• Records from a collection
□ □ □ □
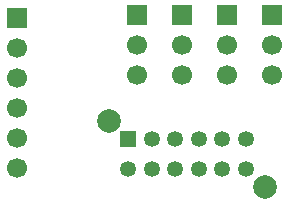
<source format=gbr>
%TF.GenerationSoftware,KiCad,Pcbnew,9.0.6-9.0.6~ubuntu24.04.1*%
%TF.CreationDate,2026-01-17T19:07:13-03:00*%
%TF.ProjectId,cotti_leds,636f7474-695f-46c6-9564-732e6b696361,0.0*%
%TF.SameCoordinates,Original*%
%TF.FileFunction,Soldermask,Bot*%
%TF.FilePolarity,Negative*%
%FSLAX46Y46*%
G04 Gerber Fmt 4.6, Leading zero omitted, Abs format (unit mm)*
G04 Created by KiCad (PCBNEW 9.0.6-9.0.6~ubuntu24.04.1) date 2026-01-17 19:07:13*
%MOMM*%
%LPD*%
G01*
G04 APERTURE LIST*
%ADD10R,1.700000X1.700000*%
%ADD11C,1.700000*%
%ADD12R,1.350000X1.350000*%
%ADD13C,1.350000*%
%ADD14C,2.000000*%
G04 APERTURE END LIST*
D10*
%TO.C,J1*%
X113030000Y-100330000D03*
D11*
X113030000Y-102870000D03*
X113030000Y-105410000D03*
X113030000Y-107950000D03*
X113030000Y-110490000D03*
X113030000Y-113030000D03*
%TD*%
D10*
%TO.C,JP2*%
X127000000Y-100076000D03*
D11*
X127000000Y-102616000D03*
X127000000Y-105156000D03*
%TD*%
D12*
%TO.C,SW1*%
X122428000Y-110617000D03*
D13*
X124428000Y-110617000D03*
X126428000Y-110617000D03*
X128428000Y-110617000D03*
X130428000Y-110617000D03*
X132428000Y-110617000D03*
X122428000Y-113117000D03*
X124428000Y-113117000D03*
X126428000Y-113117000D03*
X128428000Y-113117000D03*
X130428000Y-113117000D03*
X132428000Y-113117000D03*
D14*
X120828000Y-109067000D03*
X134028000Y-114667000D03*
%TD*%
D10*
%TO.C,JP3*%
X130810000Y-100076000D03*
D11*
X130810000Y-102616000D03*
X130810000Y-105156000D03*
%TD*%
D10*
%TO.C,JP4*%
X134620000Y-100076000D03*
D11*
X134620000Y-102616000D03*
X134620000Y-105156000D03*
%TD*%
D10*
%TO.C,JP1*%
X123190000Y-100076000D03*
D11*
X123190000Y-102616000D03*
X123190000Y-105156000D03*
%TD*%
M02*

</source>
□ □ □ □
• Your assignment
Your answer should be a single number: the count of lines in the entries that hold the string "LIST".

• Output of the exercise
2